→ TEXTO DE ESTUDIO:
==*==

Sagres es una magnífica base de operaciones para conocer el Algarve para los que huyan de las aglomeraciones de las urbanizaciones turísticas (a 57 kilómetros de Portimao, 84 de Albufeira y 116 de Faro). El lugar cuenta con una buena oferta hotelera y es uno de los mejores lugares de la costa para dejarse tentar por la auténtica gastronomía algarvina con sus famosas cataplanas y pescados a la cabeza (recomendamos el restaurante A Sagres). La población cuenta con un buen puñado de playas de entre las que destaca la de La Mareta, protegida de los vientos e ideal para ir con niños por su tranquilidad. A diferencia de playas como las de Albufeira, estas tienen un ambiente más familiar ya que queda fuera de los circuitos del turismo de masas. Otro de los atractivos de la zona es la presencia de numerosos cetáceos. Desde el puerto salen cada día varias excursiones marítimas para visitar las zonas de residencia y paso de delfines y ballenas y descubrir desde el mar las bellezas de una costa impactante.
La ecovía do Litoral corre, desde Sagres, en paralelo a la costa hacia el Cabo de San Vicente. El paraje se vuelve aún más austero. La omnipresencia del viento obliga a la vegetación a achaparrarse y sobrevivir en estado de sumisión total. El manto verde, ralo, se pega al suelo acentuando la sensación de fin del mundo. Pocos kilómetros antes del cabo (después de pasar una coqueta playa encajonada entre riscos) nos topamos con la pequeña Fortaleza de Beliche (siglo XV) que protegía las instalaciones de salazón de pescado de la zona. Es la última paraga antes de llegar a la barbilla de la Península Ibérica.

==*==

→ DATOS PROPORCIONADOS:
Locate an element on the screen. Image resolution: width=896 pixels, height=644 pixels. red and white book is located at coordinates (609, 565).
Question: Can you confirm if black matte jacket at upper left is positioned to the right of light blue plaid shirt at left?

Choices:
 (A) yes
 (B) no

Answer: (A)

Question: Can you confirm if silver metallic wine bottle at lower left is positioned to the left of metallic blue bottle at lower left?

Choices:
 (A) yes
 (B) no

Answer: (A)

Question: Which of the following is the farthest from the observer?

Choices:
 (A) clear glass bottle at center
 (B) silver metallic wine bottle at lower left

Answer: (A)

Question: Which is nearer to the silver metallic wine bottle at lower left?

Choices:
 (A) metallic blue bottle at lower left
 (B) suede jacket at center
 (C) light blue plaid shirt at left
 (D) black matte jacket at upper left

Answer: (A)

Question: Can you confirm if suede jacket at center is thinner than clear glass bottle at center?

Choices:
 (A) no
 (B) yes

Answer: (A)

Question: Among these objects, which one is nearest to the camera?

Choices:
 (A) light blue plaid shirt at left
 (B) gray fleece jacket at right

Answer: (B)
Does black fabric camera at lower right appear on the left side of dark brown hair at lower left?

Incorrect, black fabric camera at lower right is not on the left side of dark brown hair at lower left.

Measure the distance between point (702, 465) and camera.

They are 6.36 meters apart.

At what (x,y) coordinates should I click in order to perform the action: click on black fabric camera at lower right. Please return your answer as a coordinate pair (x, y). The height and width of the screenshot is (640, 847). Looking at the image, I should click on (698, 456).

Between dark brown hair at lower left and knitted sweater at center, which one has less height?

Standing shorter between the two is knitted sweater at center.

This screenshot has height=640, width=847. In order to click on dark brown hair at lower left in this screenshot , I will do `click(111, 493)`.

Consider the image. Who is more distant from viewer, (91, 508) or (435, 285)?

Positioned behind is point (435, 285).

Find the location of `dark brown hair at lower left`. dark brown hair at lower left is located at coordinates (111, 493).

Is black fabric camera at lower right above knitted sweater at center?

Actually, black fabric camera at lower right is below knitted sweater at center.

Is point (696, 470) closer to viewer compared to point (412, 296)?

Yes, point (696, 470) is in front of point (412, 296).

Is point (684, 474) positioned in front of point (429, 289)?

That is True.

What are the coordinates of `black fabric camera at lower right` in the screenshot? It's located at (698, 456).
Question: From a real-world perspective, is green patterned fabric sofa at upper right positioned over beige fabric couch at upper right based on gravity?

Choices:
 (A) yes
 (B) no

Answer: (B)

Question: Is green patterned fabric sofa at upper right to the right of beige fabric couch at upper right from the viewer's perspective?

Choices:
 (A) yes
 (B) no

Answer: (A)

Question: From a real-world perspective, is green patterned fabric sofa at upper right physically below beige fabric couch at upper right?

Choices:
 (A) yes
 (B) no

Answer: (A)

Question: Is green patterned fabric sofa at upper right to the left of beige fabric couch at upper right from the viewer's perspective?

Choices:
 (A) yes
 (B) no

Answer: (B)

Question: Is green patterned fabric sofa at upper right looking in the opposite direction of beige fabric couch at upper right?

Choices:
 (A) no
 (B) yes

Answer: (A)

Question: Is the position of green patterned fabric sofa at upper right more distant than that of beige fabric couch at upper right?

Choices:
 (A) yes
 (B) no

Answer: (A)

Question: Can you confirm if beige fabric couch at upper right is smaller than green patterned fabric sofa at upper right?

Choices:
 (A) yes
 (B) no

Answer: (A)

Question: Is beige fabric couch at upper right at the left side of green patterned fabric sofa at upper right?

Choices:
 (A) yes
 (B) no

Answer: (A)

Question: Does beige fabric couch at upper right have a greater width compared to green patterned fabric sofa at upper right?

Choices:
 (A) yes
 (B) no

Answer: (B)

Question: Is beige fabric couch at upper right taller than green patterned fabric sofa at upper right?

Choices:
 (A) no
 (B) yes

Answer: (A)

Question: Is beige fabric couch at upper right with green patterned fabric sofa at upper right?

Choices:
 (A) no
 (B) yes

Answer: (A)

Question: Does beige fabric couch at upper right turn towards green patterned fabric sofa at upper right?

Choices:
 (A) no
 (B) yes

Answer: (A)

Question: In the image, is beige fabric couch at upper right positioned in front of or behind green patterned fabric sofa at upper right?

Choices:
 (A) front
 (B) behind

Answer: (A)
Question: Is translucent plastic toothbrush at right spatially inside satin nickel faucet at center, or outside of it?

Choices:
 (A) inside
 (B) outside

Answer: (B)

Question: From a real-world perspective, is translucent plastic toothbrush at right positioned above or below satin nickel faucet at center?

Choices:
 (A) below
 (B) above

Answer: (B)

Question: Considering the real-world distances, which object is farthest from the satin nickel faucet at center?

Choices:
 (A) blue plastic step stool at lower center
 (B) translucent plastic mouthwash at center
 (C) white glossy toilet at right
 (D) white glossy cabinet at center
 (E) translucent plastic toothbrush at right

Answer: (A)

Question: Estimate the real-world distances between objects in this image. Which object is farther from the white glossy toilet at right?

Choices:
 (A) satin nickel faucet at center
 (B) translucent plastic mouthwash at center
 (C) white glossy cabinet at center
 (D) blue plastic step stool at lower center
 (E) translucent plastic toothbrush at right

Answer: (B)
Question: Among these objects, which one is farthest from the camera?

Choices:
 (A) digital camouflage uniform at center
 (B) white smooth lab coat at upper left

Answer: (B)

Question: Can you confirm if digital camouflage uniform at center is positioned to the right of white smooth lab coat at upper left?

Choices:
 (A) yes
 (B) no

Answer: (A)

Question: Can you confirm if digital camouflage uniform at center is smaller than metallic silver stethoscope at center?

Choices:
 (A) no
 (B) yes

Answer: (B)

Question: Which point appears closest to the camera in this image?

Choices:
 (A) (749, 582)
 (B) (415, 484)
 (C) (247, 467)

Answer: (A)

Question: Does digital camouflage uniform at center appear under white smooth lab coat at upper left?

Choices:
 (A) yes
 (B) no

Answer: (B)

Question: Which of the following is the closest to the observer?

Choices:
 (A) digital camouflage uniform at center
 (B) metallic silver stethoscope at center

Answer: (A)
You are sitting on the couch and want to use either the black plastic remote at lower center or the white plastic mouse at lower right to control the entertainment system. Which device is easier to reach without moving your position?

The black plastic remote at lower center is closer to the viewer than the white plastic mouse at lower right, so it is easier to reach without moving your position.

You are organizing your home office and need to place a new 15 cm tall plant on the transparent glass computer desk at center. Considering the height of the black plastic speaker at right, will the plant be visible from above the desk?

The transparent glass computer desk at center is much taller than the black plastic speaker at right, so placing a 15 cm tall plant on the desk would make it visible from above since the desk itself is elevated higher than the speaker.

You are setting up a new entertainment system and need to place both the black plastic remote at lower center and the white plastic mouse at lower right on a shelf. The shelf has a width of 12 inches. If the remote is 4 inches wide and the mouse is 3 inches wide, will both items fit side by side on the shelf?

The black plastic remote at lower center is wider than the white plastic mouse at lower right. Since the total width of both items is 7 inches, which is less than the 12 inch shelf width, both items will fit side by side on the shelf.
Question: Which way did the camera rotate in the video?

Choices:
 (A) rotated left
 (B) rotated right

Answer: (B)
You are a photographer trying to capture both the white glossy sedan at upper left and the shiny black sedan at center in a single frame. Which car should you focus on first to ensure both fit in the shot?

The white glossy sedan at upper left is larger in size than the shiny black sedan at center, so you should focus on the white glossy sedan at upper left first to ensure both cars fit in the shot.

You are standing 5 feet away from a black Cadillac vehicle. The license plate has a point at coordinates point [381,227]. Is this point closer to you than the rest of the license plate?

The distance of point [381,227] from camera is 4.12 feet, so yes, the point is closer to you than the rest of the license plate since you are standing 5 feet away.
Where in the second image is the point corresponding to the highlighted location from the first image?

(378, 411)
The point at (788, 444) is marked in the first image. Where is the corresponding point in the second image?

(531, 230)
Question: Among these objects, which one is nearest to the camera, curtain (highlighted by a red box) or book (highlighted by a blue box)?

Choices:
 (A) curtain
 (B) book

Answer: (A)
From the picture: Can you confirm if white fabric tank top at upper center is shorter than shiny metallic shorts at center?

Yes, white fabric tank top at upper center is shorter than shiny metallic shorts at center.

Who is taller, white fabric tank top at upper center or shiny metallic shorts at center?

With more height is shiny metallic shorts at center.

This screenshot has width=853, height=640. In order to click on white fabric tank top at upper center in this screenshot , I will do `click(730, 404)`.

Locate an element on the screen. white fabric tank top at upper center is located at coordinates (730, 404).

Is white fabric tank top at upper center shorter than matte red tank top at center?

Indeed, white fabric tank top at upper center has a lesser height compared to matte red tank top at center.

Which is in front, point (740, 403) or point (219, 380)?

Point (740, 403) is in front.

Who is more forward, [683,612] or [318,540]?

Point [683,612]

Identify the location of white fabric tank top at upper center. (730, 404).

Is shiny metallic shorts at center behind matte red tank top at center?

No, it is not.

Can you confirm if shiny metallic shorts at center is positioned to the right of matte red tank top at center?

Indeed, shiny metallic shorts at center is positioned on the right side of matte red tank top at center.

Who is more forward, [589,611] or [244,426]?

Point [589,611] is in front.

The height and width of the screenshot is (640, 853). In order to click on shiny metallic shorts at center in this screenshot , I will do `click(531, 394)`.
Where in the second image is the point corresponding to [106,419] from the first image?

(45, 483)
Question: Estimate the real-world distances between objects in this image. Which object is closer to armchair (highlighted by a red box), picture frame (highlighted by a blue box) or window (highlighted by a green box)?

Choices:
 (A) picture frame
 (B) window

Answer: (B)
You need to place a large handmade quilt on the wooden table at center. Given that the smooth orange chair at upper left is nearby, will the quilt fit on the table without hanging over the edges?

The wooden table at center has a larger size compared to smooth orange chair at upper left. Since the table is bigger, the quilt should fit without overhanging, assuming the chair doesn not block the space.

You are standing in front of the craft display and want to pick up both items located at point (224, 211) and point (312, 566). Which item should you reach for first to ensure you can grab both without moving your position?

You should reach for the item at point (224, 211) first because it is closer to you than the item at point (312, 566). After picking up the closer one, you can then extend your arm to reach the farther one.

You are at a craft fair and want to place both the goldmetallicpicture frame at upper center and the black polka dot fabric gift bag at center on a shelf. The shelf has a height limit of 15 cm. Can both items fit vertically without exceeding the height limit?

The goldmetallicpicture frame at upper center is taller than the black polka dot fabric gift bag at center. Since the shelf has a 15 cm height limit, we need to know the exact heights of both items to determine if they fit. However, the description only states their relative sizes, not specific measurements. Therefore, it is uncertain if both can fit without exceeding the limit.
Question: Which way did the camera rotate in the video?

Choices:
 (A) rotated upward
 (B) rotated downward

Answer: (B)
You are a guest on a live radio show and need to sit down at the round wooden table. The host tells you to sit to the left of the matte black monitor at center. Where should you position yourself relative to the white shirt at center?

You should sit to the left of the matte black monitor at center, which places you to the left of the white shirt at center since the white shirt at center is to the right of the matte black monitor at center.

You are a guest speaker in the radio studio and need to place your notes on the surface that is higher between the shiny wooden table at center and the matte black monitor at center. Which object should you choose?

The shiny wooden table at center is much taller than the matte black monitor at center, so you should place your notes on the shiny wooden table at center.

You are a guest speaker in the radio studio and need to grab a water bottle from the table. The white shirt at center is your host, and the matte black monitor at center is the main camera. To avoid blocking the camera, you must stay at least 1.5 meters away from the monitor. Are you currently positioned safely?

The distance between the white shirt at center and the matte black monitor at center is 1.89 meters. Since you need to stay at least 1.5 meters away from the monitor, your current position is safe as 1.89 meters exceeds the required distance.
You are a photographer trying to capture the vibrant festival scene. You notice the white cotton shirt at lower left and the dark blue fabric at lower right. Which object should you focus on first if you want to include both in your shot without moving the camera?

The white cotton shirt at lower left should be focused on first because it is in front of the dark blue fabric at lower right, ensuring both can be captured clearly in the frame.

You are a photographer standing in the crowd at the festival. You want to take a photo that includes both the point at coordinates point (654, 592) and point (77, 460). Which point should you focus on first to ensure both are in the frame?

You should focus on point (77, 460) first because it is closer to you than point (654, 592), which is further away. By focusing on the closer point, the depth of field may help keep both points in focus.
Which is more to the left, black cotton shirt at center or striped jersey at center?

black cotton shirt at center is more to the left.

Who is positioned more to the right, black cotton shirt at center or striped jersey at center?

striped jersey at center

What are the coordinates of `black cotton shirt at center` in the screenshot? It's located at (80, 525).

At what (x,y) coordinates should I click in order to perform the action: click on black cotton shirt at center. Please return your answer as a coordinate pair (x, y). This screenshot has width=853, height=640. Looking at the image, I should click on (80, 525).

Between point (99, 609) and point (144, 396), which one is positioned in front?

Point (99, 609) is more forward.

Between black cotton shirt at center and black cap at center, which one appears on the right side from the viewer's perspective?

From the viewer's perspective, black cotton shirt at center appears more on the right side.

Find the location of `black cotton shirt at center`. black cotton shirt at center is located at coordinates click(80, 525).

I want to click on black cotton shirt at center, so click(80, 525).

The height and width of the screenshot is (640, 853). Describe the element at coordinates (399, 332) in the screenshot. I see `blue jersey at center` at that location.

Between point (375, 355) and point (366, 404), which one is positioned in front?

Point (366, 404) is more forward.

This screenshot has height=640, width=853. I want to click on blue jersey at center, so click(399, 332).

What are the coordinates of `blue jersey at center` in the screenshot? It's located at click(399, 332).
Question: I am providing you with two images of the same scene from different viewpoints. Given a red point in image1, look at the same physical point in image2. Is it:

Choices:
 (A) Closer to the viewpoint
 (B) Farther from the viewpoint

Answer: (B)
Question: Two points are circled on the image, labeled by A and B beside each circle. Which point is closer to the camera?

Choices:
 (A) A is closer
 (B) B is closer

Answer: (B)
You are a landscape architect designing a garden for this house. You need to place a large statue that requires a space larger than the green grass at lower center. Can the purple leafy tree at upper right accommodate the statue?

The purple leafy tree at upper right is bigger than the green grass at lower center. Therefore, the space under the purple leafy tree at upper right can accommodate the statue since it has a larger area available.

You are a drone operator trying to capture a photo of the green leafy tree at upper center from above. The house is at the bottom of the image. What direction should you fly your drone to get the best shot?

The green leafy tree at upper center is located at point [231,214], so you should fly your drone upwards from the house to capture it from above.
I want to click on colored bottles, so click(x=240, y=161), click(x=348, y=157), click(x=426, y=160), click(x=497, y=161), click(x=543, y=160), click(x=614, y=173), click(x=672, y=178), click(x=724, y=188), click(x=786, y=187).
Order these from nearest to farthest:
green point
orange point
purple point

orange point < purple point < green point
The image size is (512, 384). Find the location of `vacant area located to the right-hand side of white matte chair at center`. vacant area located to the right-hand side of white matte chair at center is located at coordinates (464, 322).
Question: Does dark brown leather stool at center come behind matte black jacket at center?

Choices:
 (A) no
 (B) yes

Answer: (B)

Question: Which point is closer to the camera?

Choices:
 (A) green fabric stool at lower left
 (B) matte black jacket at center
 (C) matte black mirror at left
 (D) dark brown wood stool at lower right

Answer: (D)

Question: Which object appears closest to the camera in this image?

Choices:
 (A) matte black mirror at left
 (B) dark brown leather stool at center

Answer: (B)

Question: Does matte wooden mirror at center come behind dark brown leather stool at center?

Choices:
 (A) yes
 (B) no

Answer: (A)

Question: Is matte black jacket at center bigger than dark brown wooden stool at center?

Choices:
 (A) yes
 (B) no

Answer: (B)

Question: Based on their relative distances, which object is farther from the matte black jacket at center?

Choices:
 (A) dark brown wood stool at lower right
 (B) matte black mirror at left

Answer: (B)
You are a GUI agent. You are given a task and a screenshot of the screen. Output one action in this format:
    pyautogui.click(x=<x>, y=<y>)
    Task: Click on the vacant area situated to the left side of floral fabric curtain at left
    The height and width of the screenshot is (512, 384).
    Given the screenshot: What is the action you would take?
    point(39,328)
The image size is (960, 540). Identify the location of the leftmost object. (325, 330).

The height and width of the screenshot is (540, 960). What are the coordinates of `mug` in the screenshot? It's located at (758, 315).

==*==

→ LISTA DE ACTIVIDADES:
a - Responde estas preguntas sobre el texto de Sagres:
(i) ¿A cuántos kilómetros de Sagres está Faro?
(ii) ¿Qué playa de Sagres destaca por estar protegida de los vientos?
(iii) ¿De qué siglo es la Fortaleza de Beliche?
b - Retoma el texto sobre Sagres y el Cabo de San Vicente desde donde se detiene.
Los ítems no intervienen en nada de esto.

→ RESULTADOS OBTENIDOS:
a -
(i) A 116 kilómetros.
(ii) La de La Mareta.
(iii) Del siglo XV.

b -
Desde que uno sale de Sagres ya puede verse el faro aupado a un cantil que cae a pico sobre el mar que se da breves descansos en forma de calas y playas encantadoras. Según la prestigiosa National Geographic Traveller, estamos ante uno de los 10 parajes marinos más bellos del mundo. El Cabo de San Vicente hace la divisoria entre las costas del sur y el litoral que, casi en línea paralela a los meridianos, sube en línea recta hasta las inmediaciones de Lisboa. En la fachada atlántica, expuesta a la fuerza de los vientos, se abren playas amplias donde el oleaje constante permite la práctica del surf.
El faro (Dirección: Ecovía do Litoral sn; Tel: (+351) 282 624 234; Horario: L-D 9.00 –17.00), construido sobre los cimientos de un antiguo convento, está abierto para los visitantes y cuenta con algunos servicios como una cafetería y un pequeño museo. La primera luz de Europa que ven los navegantes que llegan desde América puede verse desde más de 100 kilómetros lo que convierte a esta baliza náutica en la más potente del mundo.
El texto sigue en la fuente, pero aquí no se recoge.